**Task:** Please keep to the lines below from the one with "G01X181801Y736600D03*" through the one with "G01X1270000Y-46799D03*", and restate them word for word, ends included.

Hardware design source data
···
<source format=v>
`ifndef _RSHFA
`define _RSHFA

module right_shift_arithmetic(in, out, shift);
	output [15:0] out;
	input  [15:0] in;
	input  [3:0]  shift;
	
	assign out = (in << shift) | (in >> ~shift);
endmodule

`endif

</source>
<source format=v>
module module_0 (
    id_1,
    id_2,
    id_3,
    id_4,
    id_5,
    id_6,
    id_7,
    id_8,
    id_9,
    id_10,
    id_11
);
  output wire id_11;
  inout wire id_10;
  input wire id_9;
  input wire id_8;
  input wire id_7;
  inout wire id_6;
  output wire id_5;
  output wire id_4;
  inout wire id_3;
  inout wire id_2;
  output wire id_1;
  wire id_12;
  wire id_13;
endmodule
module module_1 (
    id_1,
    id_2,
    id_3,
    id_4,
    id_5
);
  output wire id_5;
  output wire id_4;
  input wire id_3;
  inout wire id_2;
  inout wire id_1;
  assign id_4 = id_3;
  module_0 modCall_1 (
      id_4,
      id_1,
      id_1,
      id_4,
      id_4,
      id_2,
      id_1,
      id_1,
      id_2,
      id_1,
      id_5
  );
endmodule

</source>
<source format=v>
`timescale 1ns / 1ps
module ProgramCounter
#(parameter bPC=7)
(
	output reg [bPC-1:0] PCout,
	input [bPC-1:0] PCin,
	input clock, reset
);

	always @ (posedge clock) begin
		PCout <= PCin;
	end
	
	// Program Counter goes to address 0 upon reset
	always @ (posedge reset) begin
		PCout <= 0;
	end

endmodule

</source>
···
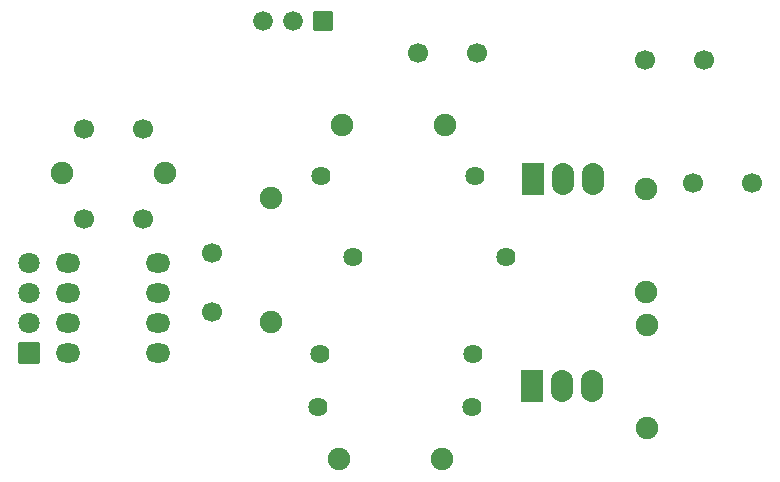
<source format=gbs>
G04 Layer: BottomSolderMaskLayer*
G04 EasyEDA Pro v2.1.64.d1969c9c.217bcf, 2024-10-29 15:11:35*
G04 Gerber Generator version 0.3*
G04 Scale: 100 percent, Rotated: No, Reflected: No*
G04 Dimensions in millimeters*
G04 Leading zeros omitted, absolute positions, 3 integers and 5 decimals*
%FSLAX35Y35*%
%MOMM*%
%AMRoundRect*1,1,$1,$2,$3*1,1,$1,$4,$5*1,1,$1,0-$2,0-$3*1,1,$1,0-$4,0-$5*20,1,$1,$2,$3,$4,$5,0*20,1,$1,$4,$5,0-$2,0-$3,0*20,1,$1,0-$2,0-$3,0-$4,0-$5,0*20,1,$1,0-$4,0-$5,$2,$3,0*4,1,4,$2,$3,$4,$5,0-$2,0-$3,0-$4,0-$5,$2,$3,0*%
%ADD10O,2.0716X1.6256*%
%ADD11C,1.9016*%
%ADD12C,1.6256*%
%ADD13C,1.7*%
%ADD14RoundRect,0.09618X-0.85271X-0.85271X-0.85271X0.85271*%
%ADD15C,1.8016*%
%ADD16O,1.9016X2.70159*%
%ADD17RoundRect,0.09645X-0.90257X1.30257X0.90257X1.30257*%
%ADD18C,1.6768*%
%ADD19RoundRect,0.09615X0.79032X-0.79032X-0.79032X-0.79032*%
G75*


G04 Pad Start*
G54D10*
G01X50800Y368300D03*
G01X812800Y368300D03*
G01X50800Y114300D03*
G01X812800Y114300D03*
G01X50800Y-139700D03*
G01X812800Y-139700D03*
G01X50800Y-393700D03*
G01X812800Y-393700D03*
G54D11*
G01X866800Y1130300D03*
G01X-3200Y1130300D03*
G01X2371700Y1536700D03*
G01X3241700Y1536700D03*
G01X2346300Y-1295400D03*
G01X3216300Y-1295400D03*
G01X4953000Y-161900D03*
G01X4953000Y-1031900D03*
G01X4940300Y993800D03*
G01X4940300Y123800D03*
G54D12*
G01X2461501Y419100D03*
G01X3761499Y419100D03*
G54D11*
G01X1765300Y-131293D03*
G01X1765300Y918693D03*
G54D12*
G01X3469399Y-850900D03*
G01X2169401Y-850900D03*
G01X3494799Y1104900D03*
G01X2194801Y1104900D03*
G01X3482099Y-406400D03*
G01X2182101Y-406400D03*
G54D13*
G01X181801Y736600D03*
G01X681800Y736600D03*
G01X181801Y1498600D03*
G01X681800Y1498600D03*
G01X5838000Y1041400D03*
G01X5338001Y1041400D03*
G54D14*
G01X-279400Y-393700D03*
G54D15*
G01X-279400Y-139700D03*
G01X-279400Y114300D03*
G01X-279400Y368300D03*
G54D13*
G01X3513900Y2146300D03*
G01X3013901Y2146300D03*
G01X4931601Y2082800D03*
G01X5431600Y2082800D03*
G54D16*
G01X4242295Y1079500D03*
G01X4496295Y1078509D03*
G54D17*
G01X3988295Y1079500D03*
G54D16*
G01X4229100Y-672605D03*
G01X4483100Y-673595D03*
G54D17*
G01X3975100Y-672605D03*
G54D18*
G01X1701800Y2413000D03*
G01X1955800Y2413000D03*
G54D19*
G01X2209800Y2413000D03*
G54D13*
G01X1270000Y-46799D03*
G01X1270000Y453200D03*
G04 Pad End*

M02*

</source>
···
**Task response:**
G01X181801Y736600D03*
G01X681800Y736600D03*
G01X181801Y1498600D03*
G01X681800Y1498600D03*
G01X5838000Y1041400D03*
G01X5338001Y1041400D03*
G54D14*
G01X-279400Y-393700D03*
G54D15*
G01X-279400Y-139700D03*
G01X-279400Y114300D03*
G01X-279400Y368300D03*
G54D13*
G01X3513900Y2146300D03*
G01X3013901Y2146300D03*
G01X4931601Y2082800D03*
G01X5431600Y2082800D03*
G54D16*
G01X4242295Y1079500D03*
G01X4496295Y1078509D03*
G54D17*
G01X3988295Y1079500D03*
G54D16*
G01X4229100Y-672605D03*
G01X4483100Y-673595D03*
G54D17*
G01X3975100Y-672605D03*
G54D18*
G01X1701800Y2413000D03*
G01X1955800Y2413000D03*
G54D19*
G01X2209800Y2413000D03*
G54D13*
G01X1270000Y-46799D03*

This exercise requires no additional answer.